━━ Available data

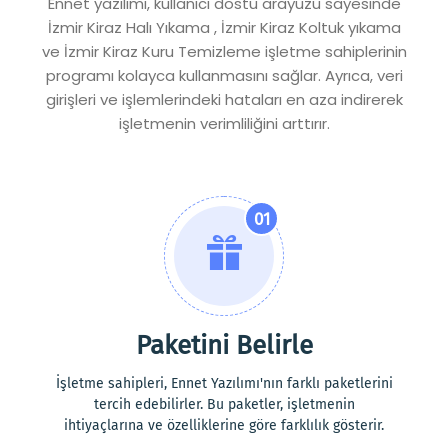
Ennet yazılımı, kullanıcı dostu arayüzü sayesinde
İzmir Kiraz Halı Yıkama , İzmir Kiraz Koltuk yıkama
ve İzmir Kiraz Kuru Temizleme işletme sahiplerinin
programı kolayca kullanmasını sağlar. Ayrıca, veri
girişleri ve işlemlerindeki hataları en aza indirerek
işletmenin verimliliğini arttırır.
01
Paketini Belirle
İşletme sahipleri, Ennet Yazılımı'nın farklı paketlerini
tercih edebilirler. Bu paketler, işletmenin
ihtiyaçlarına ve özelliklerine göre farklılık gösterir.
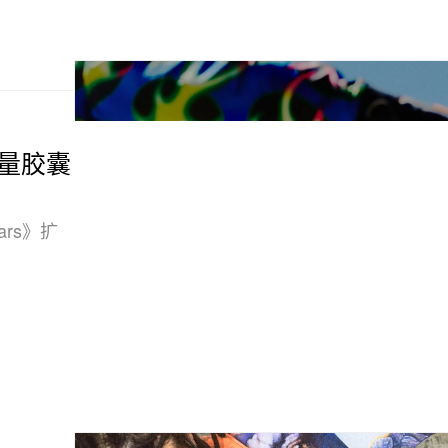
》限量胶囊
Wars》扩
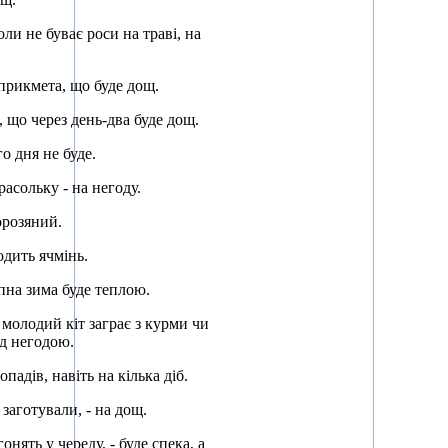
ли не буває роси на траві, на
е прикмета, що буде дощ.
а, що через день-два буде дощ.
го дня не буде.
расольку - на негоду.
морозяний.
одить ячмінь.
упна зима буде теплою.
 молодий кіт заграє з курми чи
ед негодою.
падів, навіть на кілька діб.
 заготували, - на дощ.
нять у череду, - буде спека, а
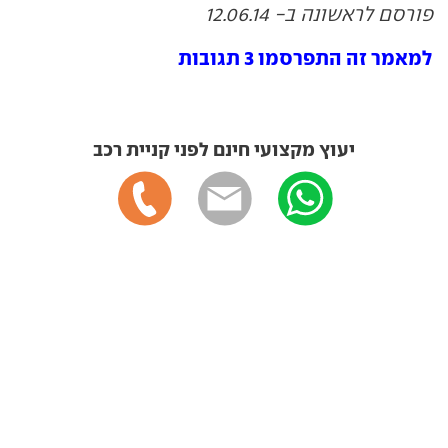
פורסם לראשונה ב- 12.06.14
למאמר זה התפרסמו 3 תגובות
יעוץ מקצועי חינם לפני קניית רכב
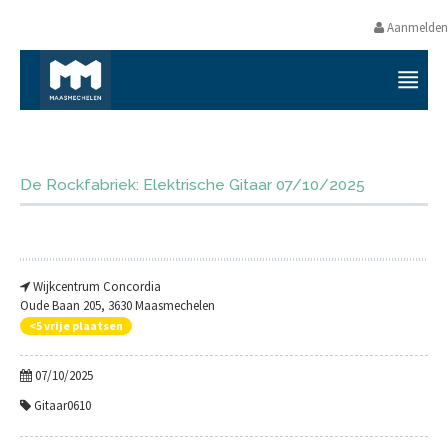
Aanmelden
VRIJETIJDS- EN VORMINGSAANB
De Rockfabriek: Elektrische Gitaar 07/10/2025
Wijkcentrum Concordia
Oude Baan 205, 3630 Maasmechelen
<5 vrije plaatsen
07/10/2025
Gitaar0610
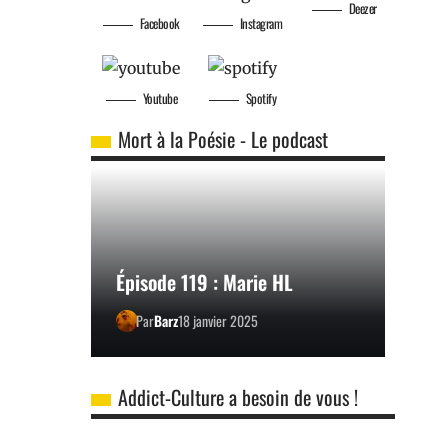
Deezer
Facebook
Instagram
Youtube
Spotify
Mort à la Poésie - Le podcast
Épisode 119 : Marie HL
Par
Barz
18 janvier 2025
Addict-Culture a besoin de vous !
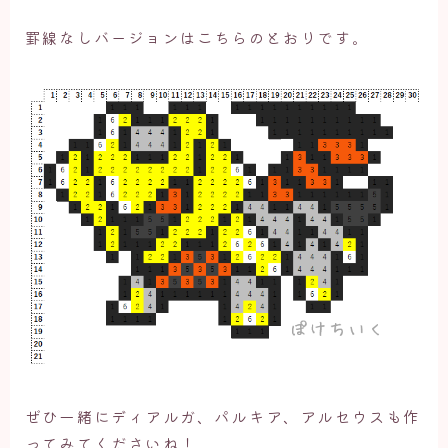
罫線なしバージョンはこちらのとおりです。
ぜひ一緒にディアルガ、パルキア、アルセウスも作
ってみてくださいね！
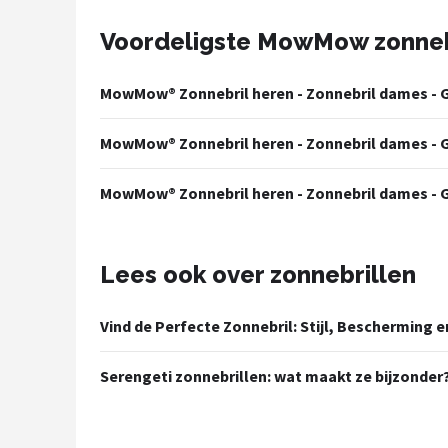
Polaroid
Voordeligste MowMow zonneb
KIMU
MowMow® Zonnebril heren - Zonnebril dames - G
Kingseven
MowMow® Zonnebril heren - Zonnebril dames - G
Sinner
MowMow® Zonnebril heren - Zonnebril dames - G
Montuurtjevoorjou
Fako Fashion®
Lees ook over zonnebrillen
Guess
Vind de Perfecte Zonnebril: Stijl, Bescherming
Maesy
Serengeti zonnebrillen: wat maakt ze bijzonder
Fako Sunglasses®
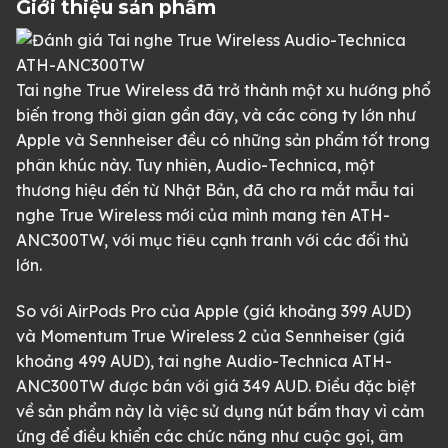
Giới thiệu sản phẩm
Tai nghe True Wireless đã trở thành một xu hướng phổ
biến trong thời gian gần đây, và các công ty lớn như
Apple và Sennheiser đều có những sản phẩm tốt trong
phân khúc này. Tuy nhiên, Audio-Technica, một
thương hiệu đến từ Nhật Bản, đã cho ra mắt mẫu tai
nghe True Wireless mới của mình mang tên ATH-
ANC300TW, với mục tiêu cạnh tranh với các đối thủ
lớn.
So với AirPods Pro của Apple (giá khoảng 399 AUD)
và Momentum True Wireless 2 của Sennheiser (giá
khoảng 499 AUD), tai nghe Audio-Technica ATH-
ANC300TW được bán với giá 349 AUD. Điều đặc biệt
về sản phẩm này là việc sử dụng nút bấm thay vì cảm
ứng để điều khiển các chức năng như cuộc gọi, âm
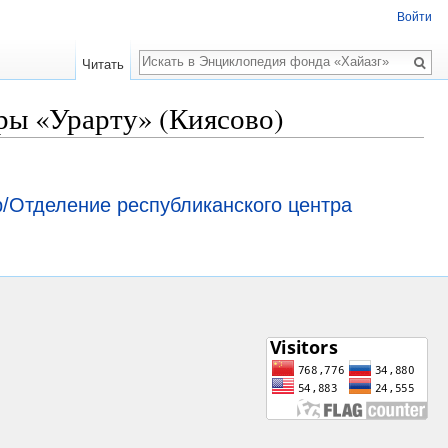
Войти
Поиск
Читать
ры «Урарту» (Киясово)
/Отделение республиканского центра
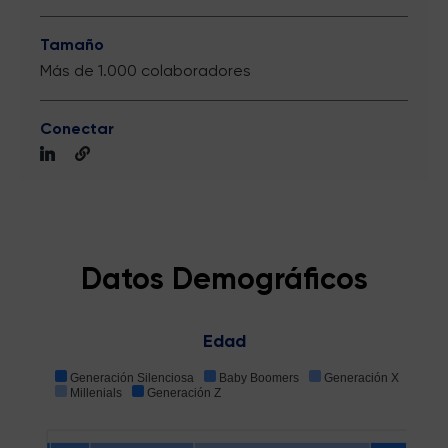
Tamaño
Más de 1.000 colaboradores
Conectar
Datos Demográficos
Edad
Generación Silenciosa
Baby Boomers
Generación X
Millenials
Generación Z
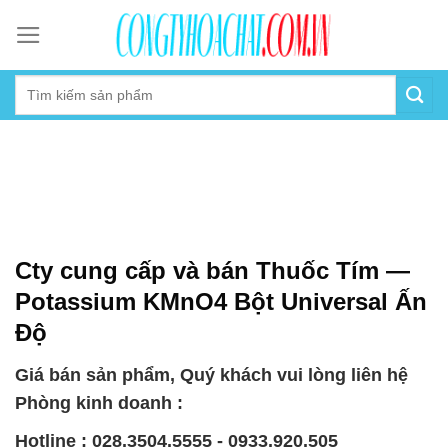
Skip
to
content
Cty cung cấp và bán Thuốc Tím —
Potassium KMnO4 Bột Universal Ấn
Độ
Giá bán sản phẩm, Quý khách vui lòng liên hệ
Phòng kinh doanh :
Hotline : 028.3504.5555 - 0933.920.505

━━━━

Work order
Select all lines with the word "işletmenin" from the entries above.

Problem solution
işletmenin verimliliğini arttırır.
tercih edebilirler. Bu paketler, işletmenin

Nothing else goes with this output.